Fenomena “latte dad” yang tengah ramai di Swedia bukan sekadar tren gaya hidup. Lebih dari itu, fenomena ini menyoroti pentingnya kebijakan cuti orangtua berbayar yang panjang dan fleksibel, khususnya cuti ayah. Para ayah yang aktif terlibat dalam pengasuhan anak, sering terlihat menikmati kopi di kafe sambil mengasuh buah hati mereka, menjadi representasi nyata dari dampak kebijakan ini. Para “latte dad” ini bukan hanya sekedar menikmati waktu luang. Mereka secara aktif terlibat dalam pengasuhan anak sejak dini, menunjukkan perubahan signifikan dalam peran ayah di masyarakat. Hal ini menunjukkan adanya pergeseran paradigma dalam peran gender dan pengasuhan anak.
Latte Dad di Swedia: Lebih dari Sekadar Tren
Istilah “latte dad” pertama kali muncul pada tahun 1974, seiring diperkenalkannya program cuti orangtua berbayar di Swedia. Sejak saat itu, pemandangan ayah mengasuh anak dengan stroller atau gendongan menjadi hal yang biasa. Kebanyakan “latte dad” adalah ayah muda, bahkan ada yang masih baru menjadi orangtua. Johan, salah satu “latte dad”, mengungkapkan kebahagiaannya dapat menghabiskan waktu berkualitas dengan putranya yang berusia lima tahun. Ia masih memiliki sisa cuti orangtua yang bisa digunakan. Ia menyebut kesempatan tersebut sebagai hal yang istimewa.
Cuti Orangtua Berbayar di Swedia: 480 Hari untuk Kesetaraan Gender
Swedia merupakan pelopor dalam memberikan cuti orangtua berbayar. Sejak 1974, negara ini telah mengganti sistem cuti melahirkan yang spesifik gender dengan sistem cuti orangtua.

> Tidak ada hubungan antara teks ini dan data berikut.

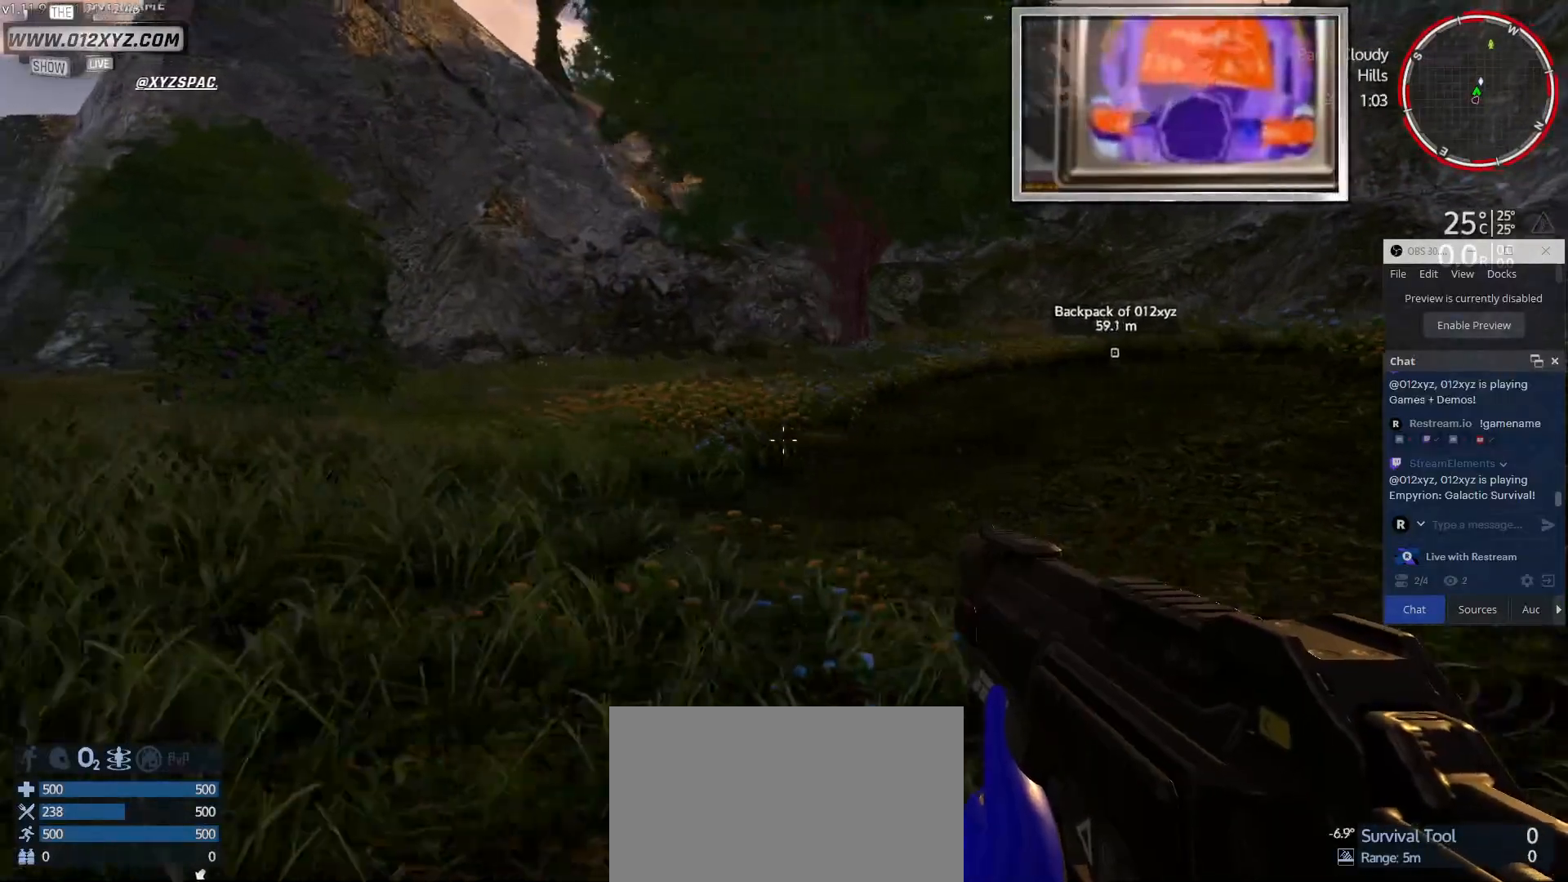
{"keys": ["a", "w"], "mouse": [], "events": [[500, "w", "down"]]}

Hal ini bertujuan untuk mendorong kesetaraan gender dalam pengasuhan anak. Program ini memberikan hak kepada orangtua untuk mendapatkan cuti orangtua berbayar selama 480 hari (setara dengan satu tahun tiga bulan 25 hari) saat anak lahir atau diadopsi. Setiap orangtua berhak atas 240 hari cuti. Sejak 2016, setiap orangtua juga memiliki 90 hari cuti khusus. Cuti orangtua bahkan dapat dialihkan hingga 45 hari kepada kakek, nenek, atau anggota keluarga lainnya. Secara statistik, rata-rata ayah di Swedia mengambil sekitar 30 persen dari total cuti orangtua berbayar.
Cuti Ayah di Indonesia: Perbandingan dan Tantangan
Di Indonesia, UU KIA (Undang-Undang Republik Indonesia Nomor 4 Tahun 2024 tentang Kesejahteraan Ibu dan Anak pada Fase Seribu Hari Pertama Kehidupan) mengatur hak cuti ayah, yang disebut cuti pendampingan istri. Suami berhak cuti dua hari saat persalinan, dan dapat diperpanjang hingga tiga hari atau lebih sesuai kesepakatan. Cuti ayah juga diberikan selama dua hari jika istri mengalami keguguran. Ketua Panja Pemerintah untuk UU KIA, Lenny Nurhayati Rosalin, menjelaskan bahwa durasi cuti ayah disesuaikan dengan kebutuhan, mengingat persalinan normal umumnya memungkinkan kepulangan ibu dan bayi dalam sehari. Ibu yang bekerja berhak atas cuti melahirkan minimal tiga bulan, dan dapat diperpanjang hingga tiga bulan jika ada kondisi khusus. Selain itu, ada juga cuti istirahat 1,5 bulan atau sesuai keterangan dokter jika terjadi keguguran. Perbedaan signifikan terlihat antara kebijakan cuti orangtua di Swedia dan Indonesia. Program cuti orangtua di Swedia dan Indonesia menunjukkan pendekatan yang berbeda dalam mendukung pengasuhan anak. Swedia menawarkan model cuti yang lebih panjang dan fleksibel untuk mendorong kesetaraan gender, sedangkan Indonesia masih memiliki durasi cuti yang relatif singkat. Perbedaan ini mencerminkan perbedaan budaya dan prioritas pembangunan di masing-masing negara. Namun, baik Swedia maupun Indonesia berupaya untuk memberikan dukungan bagi orangtua dalam membesarkan anak. Tantangan ke depan adalah bagaimana meningkatkan akses dan pemanfaatan cuti ayah di Indonesia agar lebih optimal.